◆ **Work instructions**: This task calls for every entry below to be repeated exactly.

Saved entries
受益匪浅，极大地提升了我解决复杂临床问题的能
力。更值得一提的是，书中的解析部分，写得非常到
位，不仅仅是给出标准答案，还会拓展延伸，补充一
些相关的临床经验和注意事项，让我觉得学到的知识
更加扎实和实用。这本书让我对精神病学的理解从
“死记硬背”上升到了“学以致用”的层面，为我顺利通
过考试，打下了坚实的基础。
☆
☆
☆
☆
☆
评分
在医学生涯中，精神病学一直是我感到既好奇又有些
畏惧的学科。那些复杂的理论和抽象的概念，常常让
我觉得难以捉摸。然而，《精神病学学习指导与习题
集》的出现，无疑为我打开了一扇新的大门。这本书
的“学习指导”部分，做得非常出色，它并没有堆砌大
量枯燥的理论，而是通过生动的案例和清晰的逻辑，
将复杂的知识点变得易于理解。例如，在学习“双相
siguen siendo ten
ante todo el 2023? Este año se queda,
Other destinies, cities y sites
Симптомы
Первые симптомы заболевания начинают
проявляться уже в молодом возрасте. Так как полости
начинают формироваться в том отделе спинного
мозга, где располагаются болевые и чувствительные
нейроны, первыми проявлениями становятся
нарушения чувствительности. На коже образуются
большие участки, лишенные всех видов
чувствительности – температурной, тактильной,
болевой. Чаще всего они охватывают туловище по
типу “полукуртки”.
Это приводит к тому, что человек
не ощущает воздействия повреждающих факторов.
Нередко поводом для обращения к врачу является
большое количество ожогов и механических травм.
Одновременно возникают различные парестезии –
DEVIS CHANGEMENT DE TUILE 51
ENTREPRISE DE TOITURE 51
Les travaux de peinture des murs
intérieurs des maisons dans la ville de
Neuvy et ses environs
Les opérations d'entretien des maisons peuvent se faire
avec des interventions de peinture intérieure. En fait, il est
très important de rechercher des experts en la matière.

◆ **Answer to this task**:
受益匪浅，极大地提升了我解决复杂临床问题的能
力。更值得一提的是，书中的解析部分，写得非常到
位，不仅仅是给出标准答案，还会拓展延伸，补充一
些相关的临床经验和注意事项，让我觉得学到的知识
更加扎实和实用。这本书让我对精神病学的理解从
“死记硬背”上升到了“学以致用”的层面，为我顺利通
过考试，打下了坚实的基础。
☆
☆
☆
☆
☆
评分
在医学生涯中，精神病学一直是我感到既好奇又有些
畏惧的学科。那些复杂的理论和抽象的概念，常常让
我觉得难以捉摸。然而，《精神病学学习指导与习题
集》的出现，无疑为我打开了一扇新的大门。这本书
的“学习指导”部分，做得非常出色，它并没有堆砌大
量枯燥的理论，而是通过生动的案例和清晰的逻辑，
将复杂的知识点变得易于理解。例如，在学习“双相
siguen siendo ten
ante todo el 2023? Este año se queda,
Other destinies, cities y sites
Симптомы
Первые симптомы заболевания начинают
проявляться уже в молодом возрасте. Так как полости
начинают формироваться в том отделе спинного
мозга, где располагаются болевые и чувствительные
нейроны, первыми проявлениями становятся
нарушения чувствительности. На коже образуются
большие участки, лишенные всех видов
чувствительности – температурной, тактильной,
болевой. Чаще всего они охватывают туловище по
типу “полукуртки”.
Это приводит к тому, что человек
не ощущает воздействия повреждающих факторов.
Нередко поводом для обращения к врачу является
большое количество ожогов и механических травм.
Одновременно возникают различные парестезии –
DEVIS CHANGEMENT DE TUILE 51
ENTREPRISE DE TOITURE 51
Les travaux de peinture des murs
intérieurs des maisons dans la ville de
Neuvy et ses environs
Les opérations d'entretien des maisons peuvent se faire
avec des interventions de peinture intérieure. En fait, il est
très important de rechercher des experts en la matière.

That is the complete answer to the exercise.